Известно, что допаминергические системы также активируются в течение начальных фаз мигрени. Следствием их активации также могут быть тошнота и рвота. Кроме этого, гастропарез, развивающийся при остром приступе мигрени, ведёт к снижению абсорбции медикаментов. Прокинетические агенты, такие как метоклопрамид увеличивают перистальтику желудка и увеличивают абсорбцию, являясь ещё и эффективным противорвотным средством.
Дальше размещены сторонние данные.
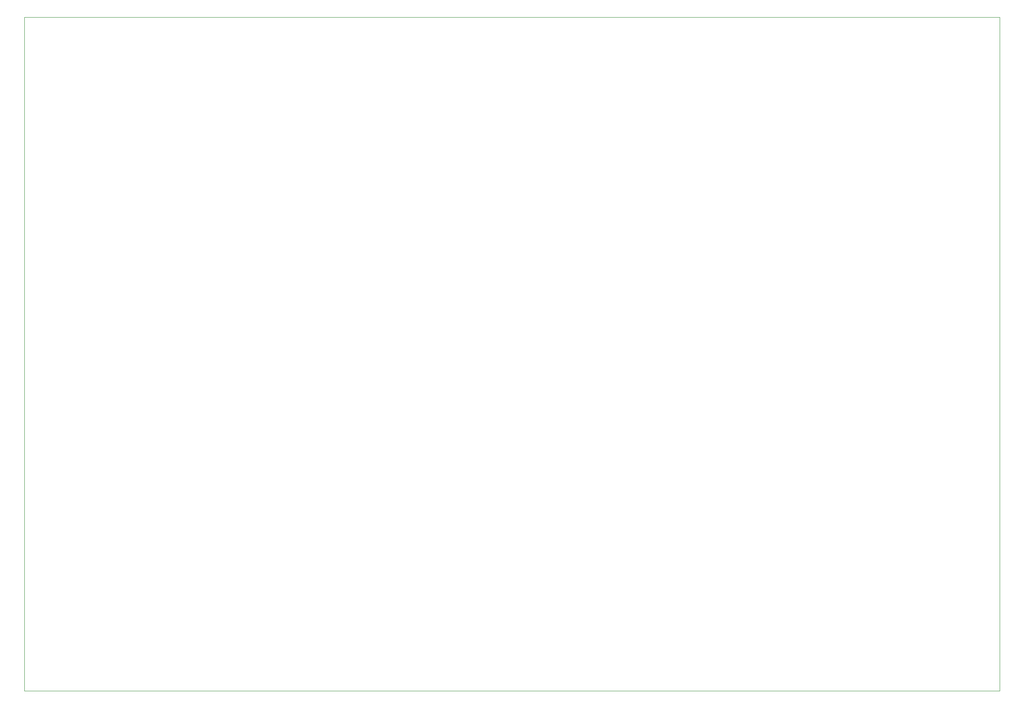
<source format=gko>
%TF.GenerationSoftware,KiCad,Pcbnew,(6.0.0)*%
%TF.CreationDate,2022-03-03T21:09:28+01:00*%
%TF.ProjectId,automate,6175746f-6d61-4746-952e-6b696361645f,rev?*%
%TF.SameCoordinates,Original*%
%TF.FileFunction,Profile,NP*%
%FSLAX46Y46*%
G04 Gerber Fmt 4.6, Leading zero omitted, Abs format (unit mm)*
G04 Created by KiCad (PCBNEW (6.0.0)) date 2022-03-03 21:09:28*
%MOMM*%
%LPD*%
G01*
G04 APERTURE LIST*
%TA.AperFunction,Profile*%
%ADD10C,0.050000*%
%TD*%
G04 APERTURE END LIST*
D10*
X49300000Y-33900000D02*
X246100000Y-33900000D01*
X246100000Y-33900000D02*
X246100000Y-170100000D01*
X246100000Y-170100000D02*
X49300000Y-170100000D01*
X49300000Y-170100000D02*
X49300000Y-33900000D01*
M02*

</source>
Анти-допаминергические агенты, используемые при приступе мигрени, включают: в/в хлорпромазин (аминазин), в/в прохлорперазин, метоклопрамид, в/в дроперидол и домперидон (мотилиум). Все эти препараты должны находиться в кабинетах скорой медицинской помощи.
3. Ингибиторы простагландина
К ним относятся нестероидные противовоспалительные средства (НПВС), применяемые обычно при лёгкой и средней степени приступа мигрени. Показано, что НПВС также или более эффективны, чем эрготамин. В одном из исследований отмечено, что комбинированное использование аспирина и метоклопрамида лишь слегка уступает по эффективности суматриптану. Напроксен в дозе 550-750 мг в известной степени эффективное средство при лёгкой и умеренной мигрени. В\м введение кеторолака в дозе 60 мг эффективно при многих мигренозных атаках. Новые, более лучшие возможности предоставляют препараты из группы ингибиторов циклооксигеназы 2 (СОХ-2), поскольку они не имеют побочных ж/к осложнений. Комбинация НПВС и метоклопрамида при острой мигрени ведёт к хорошему результату, как в отношении боли, так и тошноты.